Пусть Центральный вокзал самого большого города на земле – «Токио-сентрал» ("Кольцевые ветки" японского фантаста Ясутаки Цуцуя) не производит еще человеческие дубли, но человеческую индивидуальность он уже стер. Это вынужденная плата за стремительный прогресс, это жестокое ярмо больших городов. Очевидно, такая обезличка характерна для мегаполиса. Она неизбежное следствие темпа жизни, платформ электрички, тоннелей метро и эстакад хабвея. Но лишь там, где действительно никто никому не нужен, ее ощущают так остро и так повседневно. Это несмываемое клеймо "цивилизации напоказ", где извращена до предела даже сама идея нормального человеческого общения. Что даст еще одно новое изобретение городу, уже сейчас живущему в искусственной атмосфере? Задрай скорее окна своего сверкающего автомобиля, включи эр-кондишн и мчись неведомо куда. Может быть, ты и заметишь на лету сверкающий огнями стенд, рекламирующий очередную новизну. Купишь. А может быть, и не купишь. Но в обоих случаях это не отразится на беге твоего беличьего колеса. Куда ты стремишься? Чего бежишь? Нет ответа… Если ты наделен бессмертной искрой и всесжнгающим беспокойством, может быть, станешь изобретателем. Какая мысль придет тебе на вираже эстакады? О чем ты подумаешь под расцвеченным неоном ночным небом среди шума и грохота, среди сплошного потока как будто бы веселых и в общем-то сытых людей. Ты откроешь тайну сухой воды и вспомнишь о людях, строящих города в пустынях. Но неужели не коснется твоего сердца совиное крыло предчувствия? Неужели не провидится тебе одинокая койка в сумасшедшем доме или та мучительная спазма, от которой ты задохнешься, так и не успев осознать, что убит?
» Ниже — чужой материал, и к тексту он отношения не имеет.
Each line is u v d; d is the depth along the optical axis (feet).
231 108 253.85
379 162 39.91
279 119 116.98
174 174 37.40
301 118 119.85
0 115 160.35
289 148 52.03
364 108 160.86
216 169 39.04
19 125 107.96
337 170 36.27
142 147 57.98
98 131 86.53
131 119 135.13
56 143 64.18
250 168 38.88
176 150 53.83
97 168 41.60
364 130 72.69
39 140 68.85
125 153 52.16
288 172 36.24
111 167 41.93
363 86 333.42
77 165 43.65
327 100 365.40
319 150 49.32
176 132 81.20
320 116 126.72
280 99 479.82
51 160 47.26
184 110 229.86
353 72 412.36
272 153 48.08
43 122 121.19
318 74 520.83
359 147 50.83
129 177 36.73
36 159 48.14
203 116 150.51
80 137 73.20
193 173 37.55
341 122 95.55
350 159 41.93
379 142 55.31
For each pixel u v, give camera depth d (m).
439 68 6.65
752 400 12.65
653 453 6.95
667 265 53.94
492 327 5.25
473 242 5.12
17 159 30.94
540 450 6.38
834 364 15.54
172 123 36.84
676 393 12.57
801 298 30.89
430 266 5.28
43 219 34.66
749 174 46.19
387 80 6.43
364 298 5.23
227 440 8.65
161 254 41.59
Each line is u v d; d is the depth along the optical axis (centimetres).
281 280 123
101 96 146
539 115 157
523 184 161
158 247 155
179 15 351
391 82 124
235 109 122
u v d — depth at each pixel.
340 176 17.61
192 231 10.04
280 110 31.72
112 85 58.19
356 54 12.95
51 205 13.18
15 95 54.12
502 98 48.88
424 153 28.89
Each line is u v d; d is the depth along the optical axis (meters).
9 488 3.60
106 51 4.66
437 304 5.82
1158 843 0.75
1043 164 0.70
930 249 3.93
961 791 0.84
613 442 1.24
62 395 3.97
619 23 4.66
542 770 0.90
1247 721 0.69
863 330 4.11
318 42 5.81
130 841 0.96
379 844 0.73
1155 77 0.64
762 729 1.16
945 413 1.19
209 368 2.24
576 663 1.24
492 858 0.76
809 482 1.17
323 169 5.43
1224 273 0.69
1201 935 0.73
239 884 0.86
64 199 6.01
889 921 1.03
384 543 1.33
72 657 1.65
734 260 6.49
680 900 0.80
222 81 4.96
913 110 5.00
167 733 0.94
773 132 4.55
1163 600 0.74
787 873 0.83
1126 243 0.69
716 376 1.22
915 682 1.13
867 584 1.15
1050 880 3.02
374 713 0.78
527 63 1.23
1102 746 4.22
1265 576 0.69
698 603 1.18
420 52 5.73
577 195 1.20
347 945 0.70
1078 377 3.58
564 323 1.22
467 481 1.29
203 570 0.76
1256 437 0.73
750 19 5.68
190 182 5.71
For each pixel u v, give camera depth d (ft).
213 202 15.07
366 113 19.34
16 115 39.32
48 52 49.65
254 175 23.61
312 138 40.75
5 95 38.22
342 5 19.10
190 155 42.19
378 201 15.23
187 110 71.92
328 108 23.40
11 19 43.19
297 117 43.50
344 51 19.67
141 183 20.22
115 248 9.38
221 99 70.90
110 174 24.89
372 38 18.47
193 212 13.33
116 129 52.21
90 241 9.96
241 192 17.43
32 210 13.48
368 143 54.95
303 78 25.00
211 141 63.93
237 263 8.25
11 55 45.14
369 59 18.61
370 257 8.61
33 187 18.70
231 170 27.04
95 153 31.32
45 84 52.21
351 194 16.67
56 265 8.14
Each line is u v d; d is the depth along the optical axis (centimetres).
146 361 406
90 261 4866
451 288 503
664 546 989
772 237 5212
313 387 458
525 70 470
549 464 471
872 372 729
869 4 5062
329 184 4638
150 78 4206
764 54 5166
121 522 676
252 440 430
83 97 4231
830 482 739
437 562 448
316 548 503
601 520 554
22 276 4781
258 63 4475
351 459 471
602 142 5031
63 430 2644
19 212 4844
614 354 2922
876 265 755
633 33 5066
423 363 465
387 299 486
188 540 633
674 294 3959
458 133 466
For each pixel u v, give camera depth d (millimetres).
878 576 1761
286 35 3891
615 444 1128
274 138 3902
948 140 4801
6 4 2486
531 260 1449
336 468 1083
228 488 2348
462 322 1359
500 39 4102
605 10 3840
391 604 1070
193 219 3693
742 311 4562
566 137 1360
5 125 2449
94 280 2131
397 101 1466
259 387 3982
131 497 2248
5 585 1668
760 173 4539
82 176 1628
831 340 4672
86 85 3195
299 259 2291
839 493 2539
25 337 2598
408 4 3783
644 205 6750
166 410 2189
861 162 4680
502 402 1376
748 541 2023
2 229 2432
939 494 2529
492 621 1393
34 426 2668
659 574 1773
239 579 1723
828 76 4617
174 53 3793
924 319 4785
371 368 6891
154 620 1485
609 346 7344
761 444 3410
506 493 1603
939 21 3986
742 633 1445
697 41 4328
Но такова участь изобретателей. Они не могут остановиться. Что ж. Иди, изобретай… В лучшем случае ты достигнешь того же, что и смешной гений ("Эксперт" Май Рейнольдса). Твои творения купят, чтобы положить их под сукно. А это, в сущности, не так плохо. Ты сможешь прокормить и себя, и семью, всегда сумеешь заплатить за выпивку. Постепенно алкоголь отучит тебя изобретать, и постоянное надоедливое беспокойство отпустит твое сердце. Тебе не в чем упрекнуть себя. Мир не хочет новинок. Но он великодушен к тебе, этот мир. Пусть лучше мысль умрет под сукном, чем воплотится в нового Франкенштейна. Поэтому… пей. Твой суперцереброграф, как, впрочем, и времесместитель ("Мгновенье вечность бережет" Роберта Туми) – всего лишь игрушки, забавные пустячки. Можно лишь радоваться, что смещение времени вызвало к жизни бронтозавра, а не, скажем, грузовик с гитлеровскими штурмовиками. Но, говорят, у пьяных есть свой добрый бог. У пьяных героев научно-фантастических рассказов и у создателей этих героев, изображающих камерные сюжеты, "добрый бог" не дает довести мысль до логического конца. Они выдают свой новый компонент и спешат к случайной развязке, обрывают повествование, чтобы было "все тихо". В противном случае пришлось бы сделать такие же беспощадные выводы, к которым пришел в своей великолепной «Попытке» Шервуд. Здесь, действительно, до конца соблюден принцип гомеостата. Новое ворвалось в мир, пришло с ним в столкновение и, достигнув равновесия, утвердилось. Такова, во всяком случае, схема кибернетической игры. Математика с трудом описывает явления скрытые. Она обходит и то, что мир способен на время изолировать, как бы исключить из обращения новый элемент, и то, что такой мир уже обречен. Он неизбежно взорвется. Если в обществе начинают говорить (цитирую Шервуда): "Нечего нам копаться в старой грязи…", "Подобные вещи лучше всего простить и забыть…", "Ничего подобного никогда не происходило, а если происходило, то помнящие об этом все равно отпетые лгуны и клеветники", значит, такое общество начинает бороться не за будущее, а за свое, очевидно, не совсем блистательное, прошлое. Такая борьба ведет к неизбежному проигрышу именно завтрашнего дня, то есть к полному поражению. Мир Шервуда не принял гениальное изобретение, способное восстановить любую историческую истину, ибо вообще не хотел никакой истины. "На психологию слишком долго воздействовало извращение истины". Это звучит, как афоризм.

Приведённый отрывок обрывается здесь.